Arguments: $ARGUMENTS
$ARGUMENTS, $1/$2, @path, !shell` — same patterns as our commands reference
subtask: true — force subagent isolation for heavy tasks
MCP servers — configure in OpenCode config for web search, docs, internal tools; browse explainx.ai/mcp-servers for ideas
Kilo Code rebuilt its VS Code extension on OpenCode as the portable server — evidence the harness is becoming shared infrastructure across CLIs and IDEs.
Privacy and data
OpenCode's pitch: privacy first — the product does not store code or context on OpenCode infrastructure. Your prompts still go to whichever model provider you connect (Anthropic, Z.ai, OpenCode Zen hosts in the US with zero-retention policies per their FAQ). For enterprise evals, that split matters: harness local, inference remote.
Contrast with cloud-only agents that sync sessions by default. OpenCode + local Ollama is the air-gapped path; OpenCode + Zen is the "we tested these models" path.
OpenCode vs other harnesses
vs Claude Code
Claude Code wins on Anthropic-native /loop, /background, and Opus integration out of the box. OpenCode wins when you need GLM-5.2 today, Copilot subscription reuse, or open-source auditability. Many teams run both — Claude Code for daily Anthropic work, OpenCode for multi-model experiments.
vs Pi
Pi is minimal — you add MCP, sub-agents, and plan mode yourself. OpenCode ships plan/build modes, subagents, LSP, and 75 providers as defaults. Choose Pi to own every line of harness behavior; choose OpenCode to start coding in ten minutes without sacrificing provider choice.
vs Codex
Codex is OpenAI's harness with /goal and OSS mode via Ollama. OpenCode is vendor-neutral with similar AGENTS.md memory and undo semantics. Codex OSS + GLM: Codex Ollama guide.
vs Cursor
Cursor optimizes IDE-native flow. OpenCode optimizes terminal-first + optional desktop with explicit share links and multi-session. Cursor CLI users: compare Cursor slash commands to OpenCode commands.

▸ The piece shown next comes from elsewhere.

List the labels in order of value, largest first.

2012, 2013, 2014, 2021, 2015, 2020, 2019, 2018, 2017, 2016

Loop engineering on OpenCode
OpenCode does not market "loop engineering" the way Pi and Claude Code do, but the same patterns apply:
Deterministic exit — custom /test-until-green command + CI script
Plan before build — Tab to Plan mode for spec-first work
/compact — context engineering when sessions run long
Parallel sessions — one loop per worktree or concern
Commit .opencode/commands/ for /review, /test, /ship
Standardize on AGENTS.md via /init
Use /share for async review of agent sessions
Configuration: opencode.json
OpenCode behavior lives in project or global config (opencode.json with schema at opencode.ai/config.json):
provider — per-provider baseURL, model lists, options (critical for Z.ai Coding Plan endpoints and corporate proxies)

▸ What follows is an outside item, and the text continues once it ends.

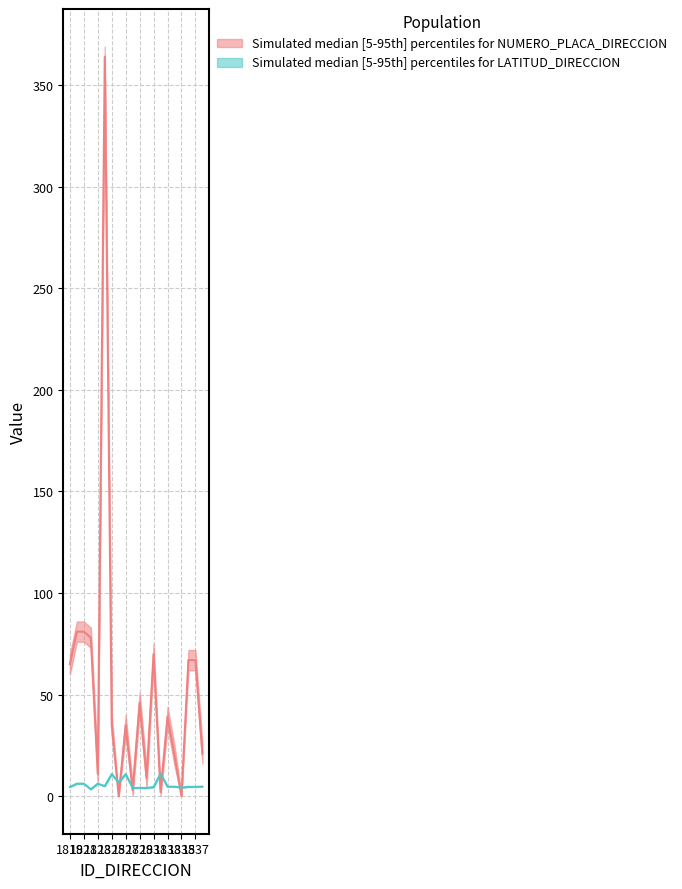

List the series in order of their peak value, highest first.

NUMERO_PLACA_upper, NUMERO_PLACA_median, NUMERO_PLACA_lower, LATITUD_DIRECCION_upper, LATITUD_DIRECCION_median, LATITUD_DIRECCION_lower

Themes and keybinds — customize TUI without forking
Formatters — wire Prettier, rustfmt, etc. so agent edits match team style
MCP server definitions — attach tools once, reuse across sessions
Credentials from /connect stay in ~/.local/share/opencode/auth.json — separate from repo config so keys never land in Git. For teams, document which providers are approved (Zen only vs BYOK Anthropic vs GLM Coding Plan) in internal runbooks alongside AGENTS.md.
OpenCode Go and Enterprise tiers (listed on opencode.ai) target teams needing managed rollout — check current docs if you are standardizing across hundreds of developers. Individual developers rarely need more than /connect + /init on day one. Power users graduate to custom commands, MCP servers, and Zen spend limits once a single model/provider combo proves stable on real repos.
Summary
OpenCode is the open source, multi-surface coding agent that won 2026 mindshare by combining terminal + desktop + IDE, 75+ LLM providers, auto LSP, parallel sessions, Copilot/ChatGPT OAuth, optional Zen curated models, and a privacy-first local-harness story. It is a complete agent harness — not a thin client — and the harness Matt Pocock's audience keeps picking for GLM-5.2 and Opus-comparable daily driving.